Copyright © 2019 Letícia Machado Gonçalves et al. This is an open access article distributed under the Creative Commons Attribution License, which permits unrestricted use, distribution, and reproduction in any medium, provided the original work is properly cited.

Abstract

This study aimed to investigate the effect of the n-butanol fraction of Terminalia catappa Linn., (FBuTC) on biofilm of Candida albicans and Candida glabrata, as well as changes in color and roughness of polymethyl methacrylate resin (PMMA). The susceptibility of C. albicans and C. glabrata to FBuTC was evaluated by means of the Minimum Inhibitory and Minimum Fungicidal Concentration (MIC and MFC).
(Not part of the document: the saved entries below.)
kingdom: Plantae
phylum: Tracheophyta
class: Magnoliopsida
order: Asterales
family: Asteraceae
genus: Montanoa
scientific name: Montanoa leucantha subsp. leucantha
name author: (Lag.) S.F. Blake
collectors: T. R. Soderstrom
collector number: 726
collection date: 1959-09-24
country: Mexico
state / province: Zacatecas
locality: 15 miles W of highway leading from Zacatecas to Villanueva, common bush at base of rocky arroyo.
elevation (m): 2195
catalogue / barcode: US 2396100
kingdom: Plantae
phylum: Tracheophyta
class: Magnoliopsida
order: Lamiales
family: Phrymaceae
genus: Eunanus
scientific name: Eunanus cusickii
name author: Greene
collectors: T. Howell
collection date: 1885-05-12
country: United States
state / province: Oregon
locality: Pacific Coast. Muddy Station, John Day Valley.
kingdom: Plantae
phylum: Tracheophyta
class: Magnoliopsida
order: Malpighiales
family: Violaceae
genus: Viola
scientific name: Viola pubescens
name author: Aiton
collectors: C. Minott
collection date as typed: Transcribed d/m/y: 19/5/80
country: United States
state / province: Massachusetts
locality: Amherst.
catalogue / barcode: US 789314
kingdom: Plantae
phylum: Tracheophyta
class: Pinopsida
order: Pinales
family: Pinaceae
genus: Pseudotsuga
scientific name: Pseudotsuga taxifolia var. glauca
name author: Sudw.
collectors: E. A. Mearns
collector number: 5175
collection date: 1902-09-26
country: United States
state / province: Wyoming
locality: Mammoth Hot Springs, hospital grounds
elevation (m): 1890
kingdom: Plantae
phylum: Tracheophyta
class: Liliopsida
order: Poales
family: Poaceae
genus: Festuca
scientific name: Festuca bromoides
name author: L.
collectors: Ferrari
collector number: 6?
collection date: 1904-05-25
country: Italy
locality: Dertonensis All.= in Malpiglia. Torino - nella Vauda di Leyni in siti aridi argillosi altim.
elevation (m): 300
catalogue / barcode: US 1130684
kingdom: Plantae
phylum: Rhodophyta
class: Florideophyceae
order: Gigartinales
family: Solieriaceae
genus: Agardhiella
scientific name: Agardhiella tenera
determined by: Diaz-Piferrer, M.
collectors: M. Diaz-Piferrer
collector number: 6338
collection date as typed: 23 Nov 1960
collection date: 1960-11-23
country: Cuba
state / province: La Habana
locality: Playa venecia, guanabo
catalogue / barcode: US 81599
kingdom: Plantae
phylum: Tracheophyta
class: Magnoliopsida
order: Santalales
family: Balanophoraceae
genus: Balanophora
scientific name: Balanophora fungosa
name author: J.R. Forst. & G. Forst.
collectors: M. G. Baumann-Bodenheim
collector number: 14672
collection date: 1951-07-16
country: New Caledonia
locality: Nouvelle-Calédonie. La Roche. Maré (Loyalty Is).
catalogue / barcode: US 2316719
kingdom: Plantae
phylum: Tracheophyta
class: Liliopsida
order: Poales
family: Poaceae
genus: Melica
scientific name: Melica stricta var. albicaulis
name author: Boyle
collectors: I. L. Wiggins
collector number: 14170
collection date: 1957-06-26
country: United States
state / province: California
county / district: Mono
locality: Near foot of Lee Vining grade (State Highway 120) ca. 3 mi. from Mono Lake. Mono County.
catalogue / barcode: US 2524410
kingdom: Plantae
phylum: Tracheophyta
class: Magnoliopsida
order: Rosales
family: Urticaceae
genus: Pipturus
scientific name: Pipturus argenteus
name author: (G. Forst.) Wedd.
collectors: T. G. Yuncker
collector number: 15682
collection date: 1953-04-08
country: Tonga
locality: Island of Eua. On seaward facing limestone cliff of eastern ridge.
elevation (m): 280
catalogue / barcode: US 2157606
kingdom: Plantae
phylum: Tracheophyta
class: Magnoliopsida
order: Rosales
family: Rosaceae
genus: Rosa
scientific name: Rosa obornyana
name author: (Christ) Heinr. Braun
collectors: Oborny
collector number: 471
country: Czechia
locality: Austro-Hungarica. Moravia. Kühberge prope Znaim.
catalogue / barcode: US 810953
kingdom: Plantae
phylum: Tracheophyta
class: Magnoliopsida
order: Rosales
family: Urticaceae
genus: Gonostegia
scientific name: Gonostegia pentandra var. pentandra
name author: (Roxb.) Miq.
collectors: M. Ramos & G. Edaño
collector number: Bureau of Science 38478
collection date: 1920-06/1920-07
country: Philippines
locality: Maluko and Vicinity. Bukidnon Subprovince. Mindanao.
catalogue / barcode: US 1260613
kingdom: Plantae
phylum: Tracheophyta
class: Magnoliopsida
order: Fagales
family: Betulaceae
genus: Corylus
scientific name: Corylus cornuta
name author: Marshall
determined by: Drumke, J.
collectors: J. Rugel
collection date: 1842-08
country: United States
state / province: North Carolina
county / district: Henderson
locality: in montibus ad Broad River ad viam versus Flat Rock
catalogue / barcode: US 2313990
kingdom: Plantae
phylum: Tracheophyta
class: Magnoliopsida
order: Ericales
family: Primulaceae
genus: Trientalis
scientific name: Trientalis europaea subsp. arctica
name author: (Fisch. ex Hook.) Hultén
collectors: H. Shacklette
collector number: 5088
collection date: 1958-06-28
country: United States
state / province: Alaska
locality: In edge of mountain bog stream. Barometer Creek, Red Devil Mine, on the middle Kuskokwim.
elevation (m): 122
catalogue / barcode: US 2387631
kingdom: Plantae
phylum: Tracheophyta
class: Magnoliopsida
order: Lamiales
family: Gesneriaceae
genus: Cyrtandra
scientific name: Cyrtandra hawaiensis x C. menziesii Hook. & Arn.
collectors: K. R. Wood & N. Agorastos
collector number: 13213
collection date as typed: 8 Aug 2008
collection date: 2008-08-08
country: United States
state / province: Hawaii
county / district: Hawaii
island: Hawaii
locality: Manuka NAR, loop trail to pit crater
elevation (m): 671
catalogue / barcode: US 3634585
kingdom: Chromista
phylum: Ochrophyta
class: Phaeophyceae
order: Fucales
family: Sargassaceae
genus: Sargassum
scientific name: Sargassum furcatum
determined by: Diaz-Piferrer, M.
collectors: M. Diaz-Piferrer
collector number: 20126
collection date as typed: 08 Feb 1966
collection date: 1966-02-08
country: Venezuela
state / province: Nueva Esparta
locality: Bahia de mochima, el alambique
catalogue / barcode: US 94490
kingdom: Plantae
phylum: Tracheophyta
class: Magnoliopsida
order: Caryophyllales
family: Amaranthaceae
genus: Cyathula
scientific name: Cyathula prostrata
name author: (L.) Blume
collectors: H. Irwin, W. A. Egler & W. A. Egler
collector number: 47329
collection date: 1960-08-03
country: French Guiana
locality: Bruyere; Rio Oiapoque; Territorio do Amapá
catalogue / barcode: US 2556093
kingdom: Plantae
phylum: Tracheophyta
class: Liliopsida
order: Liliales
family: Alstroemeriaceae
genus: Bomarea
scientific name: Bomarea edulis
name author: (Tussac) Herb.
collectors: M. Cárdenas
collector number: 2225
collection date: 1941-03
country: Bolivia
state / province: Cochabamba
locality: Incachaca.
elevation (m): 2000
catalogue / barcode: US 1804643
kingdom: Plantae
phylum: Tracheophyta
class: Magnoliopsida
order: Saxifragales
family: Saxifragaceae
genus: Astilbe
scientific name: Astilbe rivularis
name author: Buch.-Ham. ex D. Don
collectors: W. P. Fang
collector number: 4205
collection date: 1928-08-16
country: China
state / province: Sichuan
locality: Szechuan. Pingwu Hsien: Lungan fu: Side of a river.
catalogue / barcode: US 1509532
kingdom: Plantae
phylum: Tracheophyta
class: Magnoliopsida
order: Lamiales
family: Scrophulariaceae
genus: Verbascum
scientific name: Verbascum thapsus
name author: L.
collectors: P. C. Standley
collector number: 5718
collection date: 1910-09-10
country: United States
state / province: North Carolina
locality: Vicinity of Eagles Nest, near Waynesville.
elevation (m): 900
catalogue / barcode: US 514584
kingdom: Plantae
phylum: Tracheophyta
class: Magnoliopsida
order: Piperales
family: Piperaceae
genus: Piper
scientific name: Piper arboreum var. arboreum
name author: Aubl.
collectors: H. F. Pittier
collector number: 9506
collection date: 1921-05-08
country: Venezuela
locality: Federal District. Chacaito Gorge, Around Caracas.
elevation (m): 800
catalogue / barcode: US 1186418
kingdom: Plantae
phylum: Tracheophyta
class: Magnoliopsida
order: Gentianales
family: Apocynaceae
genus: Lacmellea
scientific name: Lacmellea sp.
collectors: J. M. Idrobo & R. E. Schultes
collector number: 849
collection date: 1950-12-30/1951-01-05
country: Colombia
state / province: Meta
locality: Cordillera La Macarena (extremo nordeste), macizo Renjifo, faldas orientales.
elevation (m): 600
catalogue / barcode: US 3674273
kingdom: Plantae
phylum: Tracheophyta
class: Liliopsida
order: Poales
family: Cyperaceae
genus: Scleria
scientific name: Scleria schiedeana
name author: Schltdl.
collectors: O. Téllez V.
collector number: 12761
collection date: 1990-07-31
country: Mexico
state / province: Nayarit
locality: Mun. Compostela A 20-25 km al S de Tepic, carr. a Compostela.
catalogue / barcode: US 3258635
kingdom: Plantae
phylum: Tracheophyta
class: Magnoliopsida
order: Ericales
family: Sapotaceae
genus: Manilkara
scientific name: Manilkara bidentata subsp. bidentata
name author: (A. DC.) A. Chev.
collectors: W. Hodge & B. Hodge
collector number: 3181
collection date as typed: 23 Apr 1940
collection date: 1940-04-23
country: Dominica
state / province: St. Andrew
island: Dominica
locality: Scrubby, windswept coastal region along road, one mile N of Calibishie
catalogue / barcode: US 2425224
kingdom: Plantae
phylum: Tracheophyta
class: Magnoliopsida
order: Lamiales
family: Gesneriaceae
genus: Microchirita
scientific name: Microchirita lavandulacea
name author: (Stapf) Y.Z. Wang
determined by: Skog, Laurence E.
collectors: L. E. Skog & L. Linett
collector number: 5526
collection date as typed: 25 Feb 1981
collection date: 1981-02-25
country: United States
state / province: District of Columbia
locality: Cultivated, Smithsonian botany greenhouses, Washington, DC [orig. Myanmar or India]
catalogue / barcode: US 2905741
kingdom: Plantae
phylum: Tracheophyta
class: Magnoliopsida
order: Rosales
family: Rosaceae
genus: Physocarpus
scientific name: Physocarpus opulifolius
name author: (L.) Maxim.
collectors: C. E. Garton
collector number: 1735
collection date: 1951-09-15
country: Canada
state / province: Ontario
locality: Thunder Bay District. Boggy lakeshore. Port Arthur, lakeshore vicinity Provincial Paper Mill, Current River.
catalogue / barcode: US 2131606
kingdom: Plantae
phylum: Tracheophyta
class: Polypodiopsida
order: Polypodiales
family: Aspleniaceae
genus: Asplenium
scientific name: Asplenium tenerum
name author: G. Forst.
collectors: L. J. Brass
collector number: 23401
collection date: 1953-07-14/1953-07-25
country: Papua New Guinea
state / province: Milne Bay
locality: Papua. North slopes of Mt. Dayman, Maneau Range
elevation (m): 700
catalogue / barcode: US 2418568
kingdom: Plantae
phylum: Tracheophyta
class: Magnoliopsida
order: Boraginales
PMMA acrylic resin discs (N= 108) were fabricated. For the susceptibility tests, biofilms of C. albicans and C. glabrata were developed on discs for 48 h and immersed in phosphate-saline buffer solution (PBS), 1% sodium hypochlorite (SH 1%), or FBuTC at MIC, 5xMIC, or 10xMIC. For the color and roughness change tests, the discs were immersed in distilled water, SH 1%, or FBuTC in the concentrations of 0.25 mg/mL, 2.5 mg/mL, or 25.0 mg/mL. After 28 days of incubation, color change was evaluated by spectrophotometry and roughness, by using a profilometer. The biofilms were investigated by one-way ANOVA and, the color and roughness changes (two-way ANOVA and the Tukey test; α=0.05). For both MIC and MFC the value of 0.25 mg/mL of FBuTC was observed for the planktonic cells of C. albicans and C. glabrata. Exposure to FBuTC at 10xMIC had a significant effect on the biofilm of C. albicans, showing a reduction in cell counts when compared with PBS, (p=0.001). For the biofilm of C. glabrata, the MIC was sufficient for significantly reducing the cell count (p<0.001). No important changes in color and roughness of the acrylic resin were observed, even after 28 days, irrespective of the concentration of FBuTC used (p >0.05). It could be concluded that the immersion of acrylic resin for dental prosthesis in FBuTC was effective in reducing the biofilms of C. albicans and C. glabrata without evidence of change in roughness and color of this substrate.